Twitter’s format requires  you to become adept at writing fortunes for fortune cookies. The constraints are huge. If I have a link to interesting material (13 characters, one space) and leave room for a retweet (about 15 characters and one space), you’re looking at a budget of about 98 characters (I have to allow another 11 for attribution – @johnsumser). It takes sophisticated trimming and editing to pack anything of interest into 98 characters. That’s nearly 1/3 less than the advertised budget of 140.

In the twittersphere, ideas only get communicated if they can handle the retweet attribution overhead. This is how you attach information to the network. Your brand (@yourname) guarantees one level of quality. The retweeter’s brand (@theirname) is the localized guarantee. You need both big brand and local references to do business in the real twitosphere.

Often, I take a key quote from within there  target article. Writers who work in print have a luxurious style. Print is almost as unconstrained as web writing.
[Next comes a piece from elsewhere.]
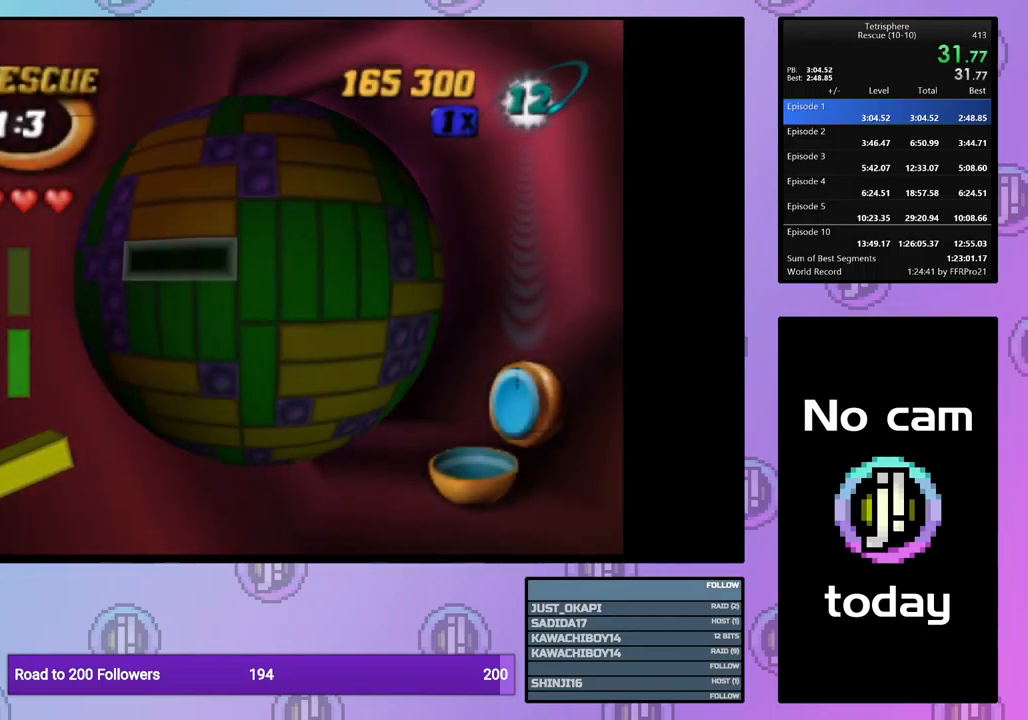
{"buttons": ["DPAD_DOWN"], "events": [[34, "DPAD_UP", "down"], [134, "DPAD_UP", "up"], [217, "CROSS", "down"], [317, "CROSS", "up"], [350, "DPAD_DOWN", "down"], [450, "DPAD_DOWN", "up"], [500, "DPAD_DOWN", "down"]]}
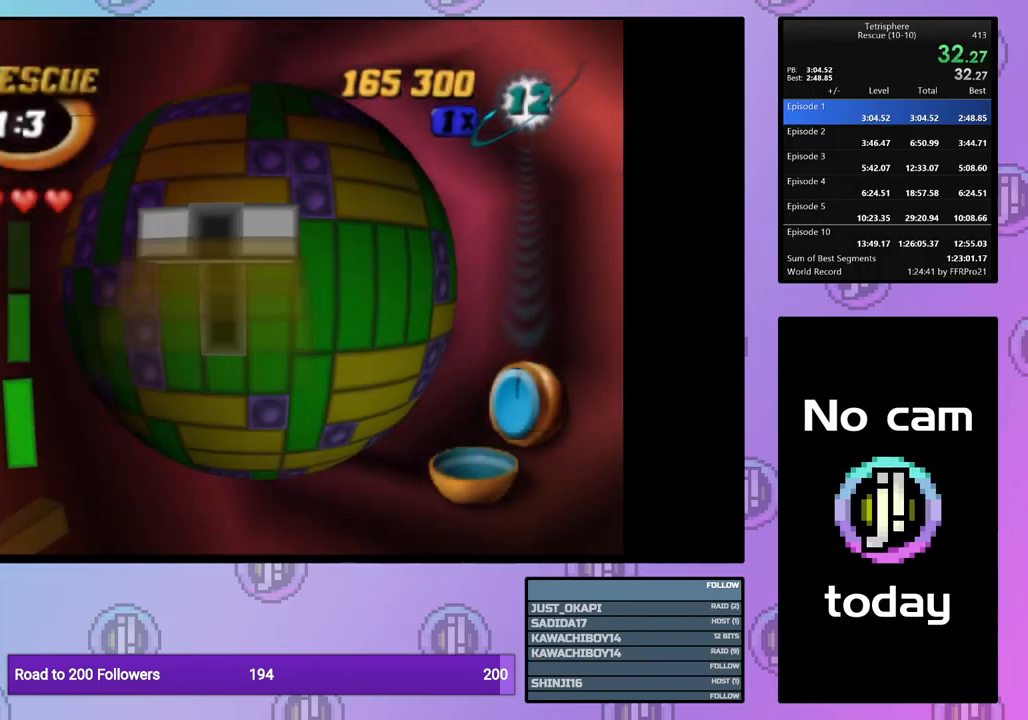
{"buttons": ["DPAD_RIGHT"], "events": [[100, "DPAD_DOWN", "up"], [184, "CROSS", "down"], [267, "CROSS", "up"], [267, "DPAD_RIGHT", "down"], [384, "DPAD_RIGHT", "up"], [417, "DPAD_RIGHT", "down"]]}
Paring down those long sentences to something close to their essence takes time and an occasional intuitive leap.

The result is a slogan-y flow of micro-headlines that point to a larger story. Like mini-sculptures made of 98 letters and spaces, you take away the stone to reveal the image that was always there. Compressing meaning into a small fixed space always involves solving a puzzle. Teensy bits of meaning get sacrificed to the gods of communication. I aim to capture the essence and get there regularly.

I think of Mark Twain who said, “It would have been shorter if I had more time.”

At 98 characters, the ideas are bold and declarative. You can make complex and nuanced cocktails at 140 characters. At 98, it’s straight up.

To the uninitiated, it looks like communication by bumper sticker. Artless tweeters resemble those California Volkswagen buses with 50 urgent messages competing for your attention. Armed with a flow of good material (and  resisting the temptation to preach), it’s possible to effectively point people to key bits of information.